LeetCode Challenge #1 - Pascal's Triangle

Introduction

In this Leetcode challenge, i'll take you through my approach and analysis in solving the infamous Pascal's triangle problem.

Question

Given an integer numRows, return the first numRows of Pascal's triangle.

In Pascal's triangle, each number is the sum of the two numbers directly above it as shown:

Example 1:

Input: numRows = 5 Output: [[1],[1,1],[1,2,1],[1,3,3,1],[1,4,6,4,1]]

Example 2:

Input: numRows = 1 Output: [[1]]

Constraints: 1 <= numRows <= 30

Solution

Let's now delve into the steps to solve this challenge. Firstly the return type of the program will be a List of Integer Arraylists based on the input number of rows provided.

• Let's initialize this List of Integer Arraylists as a return variable output.

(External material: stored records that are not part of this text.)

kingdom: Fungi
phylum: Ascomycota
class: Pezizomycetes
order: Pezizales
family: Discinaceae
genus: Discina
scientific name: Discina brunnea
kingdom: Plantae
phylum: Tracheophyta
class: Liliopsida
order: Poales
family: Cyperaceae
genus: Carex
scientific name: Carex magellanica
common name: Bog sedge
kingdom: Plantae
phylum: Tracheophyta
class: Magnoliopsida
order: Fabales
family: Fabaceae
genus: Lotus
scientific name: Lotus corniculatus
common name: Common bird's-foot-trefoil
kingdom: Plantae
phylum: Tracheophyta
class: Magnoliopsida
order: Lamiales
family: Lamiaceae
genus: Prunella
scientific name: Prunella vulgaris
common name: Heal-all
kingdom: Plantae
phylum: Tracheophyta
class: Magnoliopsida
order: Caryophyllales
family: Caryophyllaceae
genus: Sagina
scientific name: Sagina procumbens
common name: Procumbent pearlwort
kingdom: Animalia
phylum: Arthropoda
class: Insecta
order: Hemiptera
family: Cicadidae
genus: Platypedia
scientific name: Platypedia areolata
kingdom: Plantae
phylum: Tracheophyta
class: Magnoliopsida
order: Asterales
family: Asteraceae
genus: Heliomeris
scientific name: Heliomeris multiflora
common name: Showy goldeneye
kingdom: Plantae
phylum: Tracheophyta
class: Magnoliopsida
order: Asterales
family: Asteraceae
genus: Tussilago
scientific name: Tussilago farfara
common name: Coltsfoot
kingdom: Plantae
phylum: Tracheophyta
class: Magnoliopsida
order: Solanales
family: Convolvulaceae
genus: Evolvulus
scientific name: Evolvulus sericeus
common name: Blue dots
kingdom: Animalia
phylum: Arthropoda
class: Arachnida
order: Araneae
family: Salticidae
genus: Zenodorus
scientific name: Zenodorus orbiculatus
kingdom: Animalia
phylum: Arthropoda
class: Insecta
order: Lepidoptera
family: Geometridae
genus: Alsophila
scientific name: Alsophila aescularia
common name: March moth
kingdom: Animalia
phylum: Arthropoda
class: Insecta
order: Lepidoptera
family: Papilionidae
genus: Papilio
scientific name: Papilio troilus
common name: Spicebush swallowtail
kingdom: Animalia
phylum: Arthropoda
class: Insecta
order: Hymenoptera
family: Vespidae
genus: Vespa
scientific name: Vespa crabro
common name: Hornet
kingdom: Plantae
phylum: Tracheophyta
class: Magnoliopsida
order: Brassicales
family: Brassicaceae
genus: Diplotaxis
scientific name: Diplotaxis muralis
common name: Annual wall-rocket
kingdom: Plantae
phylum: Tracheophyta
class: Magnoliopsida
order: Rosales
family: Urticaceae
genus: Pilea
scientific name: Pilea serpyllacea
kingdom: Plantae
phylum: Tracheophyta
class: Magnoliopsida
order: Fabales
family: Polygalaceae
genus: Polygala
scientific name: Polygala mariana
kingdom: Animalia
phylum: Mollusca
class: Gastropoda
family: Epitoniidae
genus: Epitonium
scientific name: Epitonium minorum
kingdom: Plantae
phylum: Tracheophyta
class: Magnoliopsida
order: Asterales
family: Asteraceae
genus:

List<List<Integer>> output=new ArrayList<>();

• Now we'll provide a check for a scenario when the input number of Rows is Zero. Then we'll return the empty arraylist initialized.

if(numRows==0) {
    return output;
}

• Now let's add the first element of the Pascal's triangle (1) as shown below.

List<Integer> row=new ArrayList<>();
row.add(1);
output.add(row);

• Next, we'll add a for loop to create the subsequent rows of the triangle and initialize the first element of the row. As we know in Pascal's triangle, except the first element and last element, the elements are calculated by adding the previous row consecutive 2 elements in subsequent order, we'll also initialize a for loop to perform this operation. We'll next add the last element of the row which is 1. Then add the current row to the Output List and then assign the current Row as the Previous row for the next iteration.

List<Integer> prevRow=row;
for(int i=1;i<numRows;i++){
     List<Integer> currentRow=new ArrayList<>();
     currentRow.add(1);
     for(int j=1;j<i;j++){
         currentRow.add(prevRow.get(j)+prevRow.get(j-1));
     }
     currentRow.add(1);
     output.add(currentRow);
     prevRow=currentRow;
}

• Now we'll return the final output list of rows list as below.

return result;

Time Complexity

The time complexity for this approach will be O(n^2). There are 2 loops which are running based on the number of rows (n) and number of elements (n) in each row.

Conclusion

I hope you have learned a lot from this article and your suggestion/approaches are also highly welcomed as I believe in learning in Public and consistent practice to improve logic building.

Thank you for taking the time to read this blog and will meet next time with another challenge..✌️